■ Data shown ■

= Beginning of Section =

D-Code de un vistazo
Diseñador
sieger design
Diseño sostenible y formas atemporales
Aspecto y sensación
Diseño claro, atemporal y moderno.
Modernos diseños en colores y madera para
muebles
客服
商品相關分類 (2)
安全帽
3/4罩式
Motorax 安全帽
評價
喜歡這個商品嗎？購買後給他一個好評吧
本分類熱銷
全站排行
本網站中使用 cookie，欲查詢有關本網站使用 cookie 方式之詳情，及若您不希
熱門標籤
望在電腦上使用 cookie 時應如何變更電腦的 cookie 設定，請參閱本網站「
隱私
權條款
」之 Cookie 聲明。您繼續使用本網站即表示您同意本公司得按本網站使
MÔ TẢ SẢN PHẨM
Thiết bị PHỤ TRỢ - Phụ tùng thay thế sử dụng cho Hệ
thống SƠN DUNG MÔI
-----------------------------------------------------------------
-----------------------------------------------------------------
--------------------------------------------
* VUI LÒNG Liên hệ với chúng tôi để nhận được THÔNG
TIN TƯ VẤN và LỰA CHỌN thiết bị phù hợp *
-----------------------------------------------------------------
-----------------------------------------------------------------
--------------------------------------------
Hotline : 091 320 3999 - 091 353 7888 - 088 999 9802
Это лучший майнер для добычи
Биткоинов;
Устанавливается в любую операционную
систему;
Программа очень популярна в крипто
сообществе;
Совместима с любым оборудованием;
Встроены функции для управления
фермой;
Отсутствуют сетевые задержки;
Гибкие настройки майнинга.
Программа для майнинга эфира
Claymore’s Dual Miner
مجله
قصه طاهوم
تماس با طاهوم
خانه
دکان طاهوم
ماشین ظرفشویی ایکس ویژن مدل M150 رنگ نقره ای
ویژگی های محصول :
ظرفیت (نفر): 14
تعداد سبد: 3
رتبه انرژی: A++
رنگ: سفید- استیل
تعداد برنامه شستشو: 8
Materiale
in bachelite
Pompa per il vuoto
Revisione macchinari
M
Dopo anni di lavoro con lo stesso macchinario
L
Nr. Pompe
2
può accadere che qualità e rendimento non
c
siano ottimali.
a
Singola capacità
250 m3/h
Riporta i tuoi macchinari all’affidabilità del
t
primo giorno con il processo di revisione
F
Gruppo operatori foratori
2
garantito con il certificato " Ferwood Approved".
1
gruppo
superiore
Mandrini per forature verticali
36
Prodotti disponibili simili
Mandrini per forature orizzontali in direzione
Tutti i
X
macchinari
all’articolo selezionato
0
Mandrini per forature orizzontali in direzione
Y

= End of Section =

■ Problem to work on ■
Every line above must be repeated exactly as it appears.

■ Output of the task ■
D-Code de un vistazo
Diseñador
sieger design
Diseño sostenible y formas atemporales
Aspecto y sensación
Diseño claro, atemporal y moderno.
Modernos diseños en colores y madera para
muebles
客服
商品相關分類 (2)
安全帽
3/4罩式
Motorax 安全帽
評價
喜歡這個商品嗎？購買後給他一個好評吧
本分類熱銷
全站排行
本網站中使用 cookie，欲查詢有關本網站使用 cookie 方式之詳情，及若您不希
熱門標籤
望在電腦上使用 cookie 時應如何變更電腦的 cookie 設定，請參閱本網站「
隱私
權條款
」之 Cookie 聲明。您繼續使用本網站即表示您同意本公司得按本網站使
MÔ TẢ SẢN PHẨM
Thiết bị PHỤ TRỢ - Phụ tùng thay thế sử dụng cho Hệ
thống SƠN DUNG MÔI
-----------------------------------------------------------------
-----------------------------------------------------------------
--------------------------------------------
* VUI LÒNG Liên hệ với chúng tôi để nhận được THÔNG
TIN TƯ VẤN và LỰA CHỌN thiết bị phù hợp *
-----------------------------------------------------------------
-----------------------------------------------------------------
--------------------------------------------
Hotline : 091 320 3999 - 091 353 7888 - 088 999 9802
Это лучший майнер для добычи
Биткоинов;
Устанавливается в любую операционную
систему;
Программа очень популярна в крипто
сообществе;
Совместима с любым оборудованием;
Встроены функции для управления
фермой;
Отсутствуют сетевые задержки;
Гибкие настройки майнинга.
Программа для майнинга эфира
Claymore’s Dual Miner
مجله
قصه طاهوم
تماس با طاهوم
خانه
دکان طاهوم
ماشین ظرفشویی ایکس ویژن مدل M150 رنگ نقره ای
ویژگی های محصول :
ظرفیت (نفر): 14
تعداد سبد: 3
رتبه انرژی: A++
رنگ: سفید- استیل
تعداد برنامه شستشو: 8
Materiale
in bachelite
Pompa per il vuoto
Revisione macchinari
M
Dopo anni di lavoro con lo stesso macchinario
L
Nr. Pompe
2
può accadere che qualità e rendimento non
c
siano ottimali.
a
Singola capacità
250 m3/h
Riporta i tuoi macchinari all’affidabilità del
t
primo giorno con il processo di revisione
F
Gruppo operatori foratori
2
garantito con il certificato " Ferwood Approved".
1
gruppo
superiore
Mandrini per forature verticali
36
Prodotti disponibili simili
Mandrini per forature orizzontali in direzione
Tutti i
X
macchinari
all’articolo selezionato
0
Mandrini per forature orizzontali in direzione
Y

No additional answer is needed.